13. An initiator body for use in a projectile fuse, said initiator comprising a miniaturized bulkhead with a barrier member having a thickness in the range of less than 0.05 inches thick but more than 0.025 inches thick for separating explosive charges on opposites sides thereof, said miniaturized bulkhead being manufactured from an age hardened nickel-base alloy, said initiator body including first and second cavities separated by said barrier member integral with said initiator body, said first cavity substantially filled with an explosive donor charge, and said second cavity substantially filled with an explosive acceptor charge, and wherein the composition of said age hardened nickel-base alloy includes nickel in the range of 50-55 percent by weight.

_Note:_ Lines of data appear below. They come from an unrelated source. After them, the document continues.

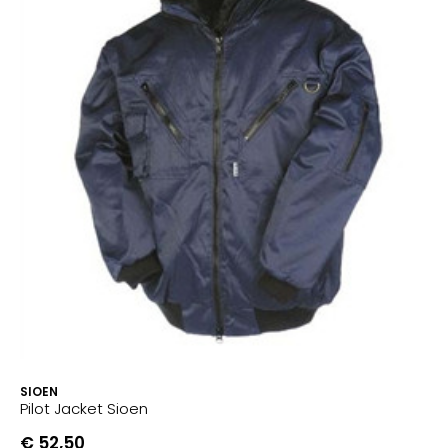
SIOEN
Pilot Jacket Sioen
€ 52,50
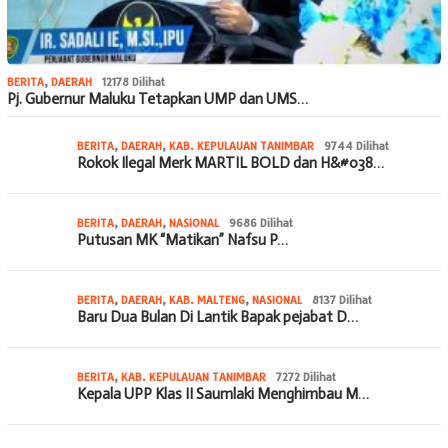
BERITA
,
DAERAH
12178 Dilihat
Pj. Gubernur Maluku Tetapkan UMP dan UMS…
BERITA
,
DAERAH
,
KAB. KEPULAUAN TANIMBAR
9744 Dilihat
Rokok Ilegal Merk MARTIL BOLD dan H&#038…
BERITA
,
DAERAH
,
NASIONAL
9686 Dilihat
Putusan MK “Matikan” Nafsu P…
BERITA
,
DAERAH
,
KAB. MALTENG
,
NASIONAL
8137 Dilihat
Baru Dua Bulan Di Lantik Bapak pejabat D…
BERITA
,
KAB. KEPULAUAN TANIMBAR
7272 Dilihat
Kepala UPP Klas II Saumlaki Menghimbau M…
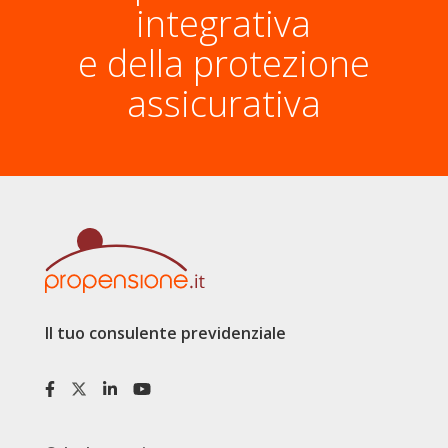
integrativa
e della protezione
assicurativa
Il tuo consulente previdenziale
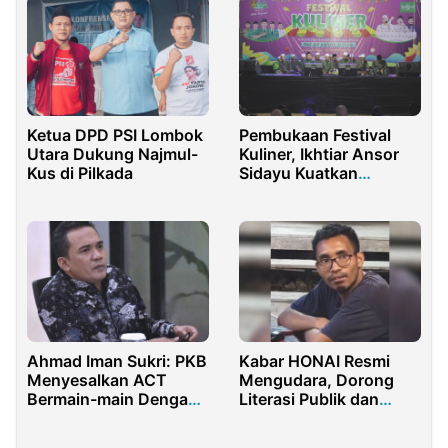
Ketua DPD PSI Lombok
Pembukaan Festival
Utara Dukung Najmul-
Kuliner, Ikhtiar Ansor
Kus di Pilkada
Sidayu Kuatkan
Kemandirian Ekonomi
Organisasi
Ahmad Iman Sukri: PKB
Kabar HONAI Resmi
Menyesalkan ACT
Mengudara, Dorong
Bermain-main Dengan
Literasi Publik dan
Dana Umat
Narasi Menyejukkan di
Papua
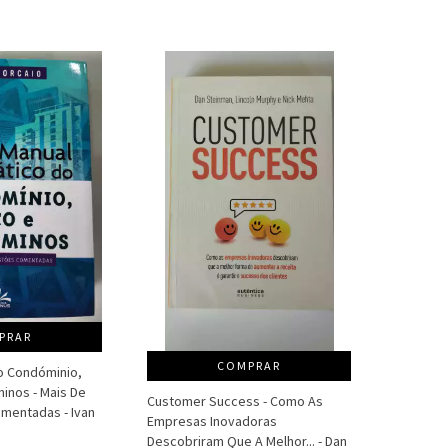
PRAR
COMPRAR
o Condóminio,
inos - Mais De
Customer Success - Como As
mentadas - Ivan
Empresas Inovadoras
Descobriram Que A Melhor... - Dan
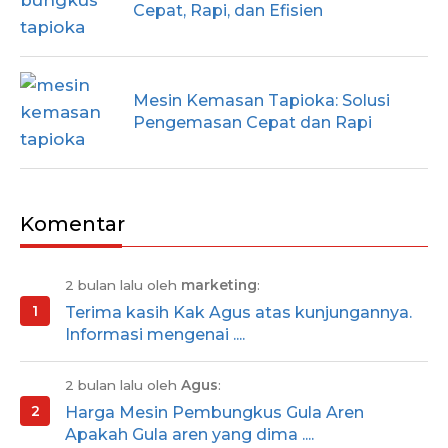
Cepat, Rapi, dan Efisien
Mesin Kemasan Tapioka: Solusi
Pengemasan Cepat dan Rapi
Komentar
2 bulan lalu oleh
marketing
:
Terima kasih Kak Agus atas kunjungannya.
Informasi mengenai ....
2 bulan lalu oleh
Agus
:
Harga Mesin Pembungkus Gula Aren
Apakah Gula aren yang dima ....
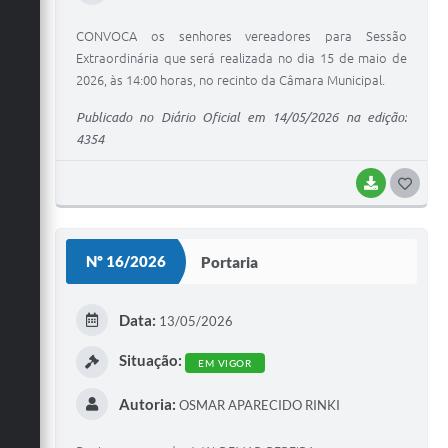
CONVOCA os senhores vereadores para Sessão
Extraordinária que será realizada no dia 15 de maio de
2026, às 14:00 horas, no recinto da Câmara Municipal.
Publicado no Diário Oficial em 14/05/2026 na edição:
4354
BAIXAR
G
O
S
Nº 16/2026
Portaria
T
E
Data:
13/05/2026
I
Situação:
EM VIGOR
Autoria:
OSMAR APARECIDO RINKI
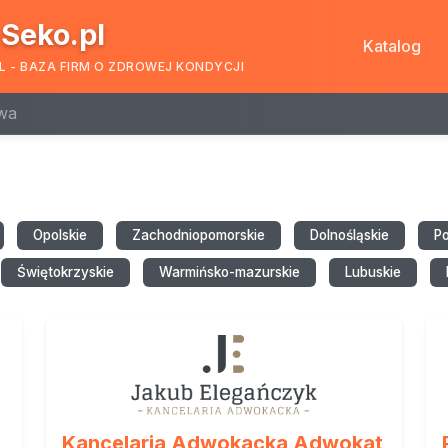
Seko.pl
Katalog
L - BAZA FIRM O ZDROWEJ KONDYCJI
wa
Opolskie
Zachodniopomorskie
Dolnośląskie
P
Świętokrzyskie
Warmińsko-mazurskie
Lubuskie
Kancelaria Adwokacka Adwokat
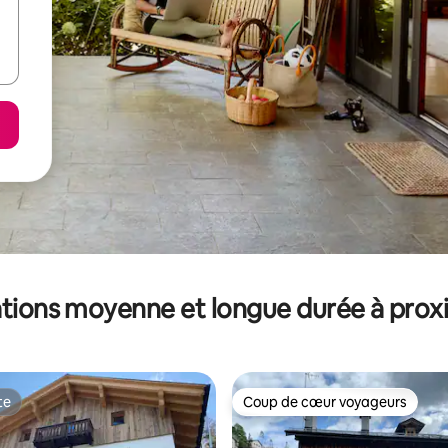
tions moyenne et longue durée à prox
te
Coup de cœur voyageurs
te
Coup de cœur voyageurs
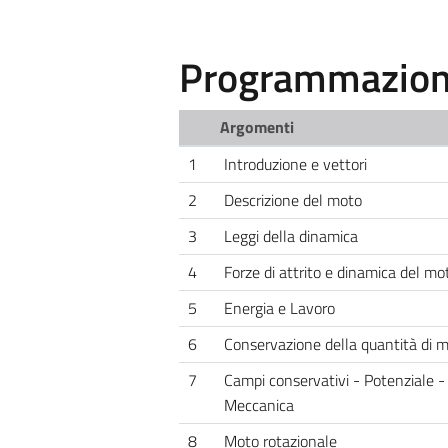
Programmazione
Argomenti
1
Introduzione e vettori
2
Descrizione del moto
3
Leggi della dinamica
4
Forze di attrito e dinamica del mot
5
Energia e Lavoro
6
Conservazione della quantità di 
7
Campi conservativi - Potenziale -
Meccanica
8
Moto rotazionale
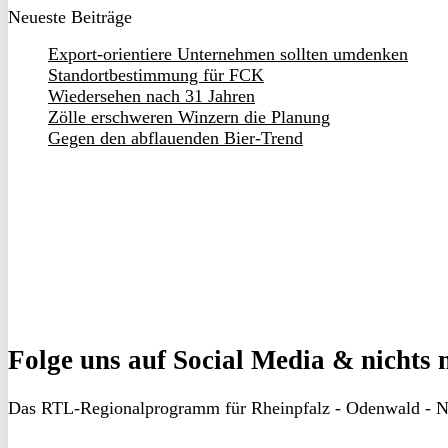
Neueste Beiträge
Export-orientiere Unternehmen sollten umdenken
Standortbestimmung für FCK
Wiedersehen nach 31 Jahren
Zölle erschweren Winzern die Planung
Gegen den abflauenden Bier-Trend
Folge uns
auf Social Media & nichts 
Das RTL-Regionalprogramm für Rheinpfalz - Odenwald - N
RON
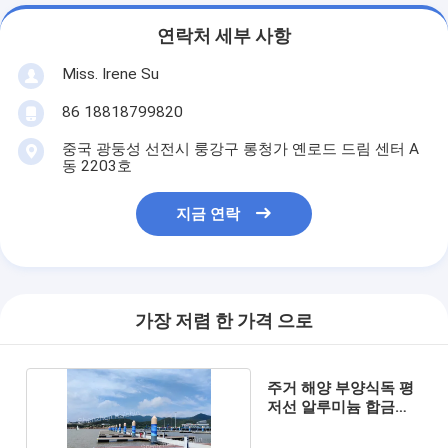
연락처 세부 사항
Miss. Irene Su
86 18818799820
중국 광둥성 선전시 룽강구 롱청가 옌로드 드림 센터 A
동 2203호
지금 연락
가장 저렴 한 가격 으로
주거 해양 부양식독 평
저선 알루미늄 합금
300 밀리미터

14. The initiator body of claim 13 wherein said explosive donor charge is comprised of PBXN-5, and said explosive acceptor charge is comprised of hexanitrostilbene.

15. The initiator body of claim 14 wherein said explosive donor charge is press loaded into said first cavity and said explosive acceptor charge is press loaded into said second cavity.

16. The initiator body of claim 13 wherein said explosive donor charge is press loaded into said first cavity and said explosive acceptor charge is press loaded into said second cavity.

17. The initiator body of claim 13 wherein said explosive donor charge is press loaded into said first cavity.

18. The initiator body of claim 17 wherein said explosive donor charge is comprised of PBXN-5.

19. The initiator body of claim 13 wherein explosive acceptor charge is press loaded into said second cavity.

20. The initiator body of claim 19 wherein said explosive acceptor charge is comprised of hexanitrostilbene.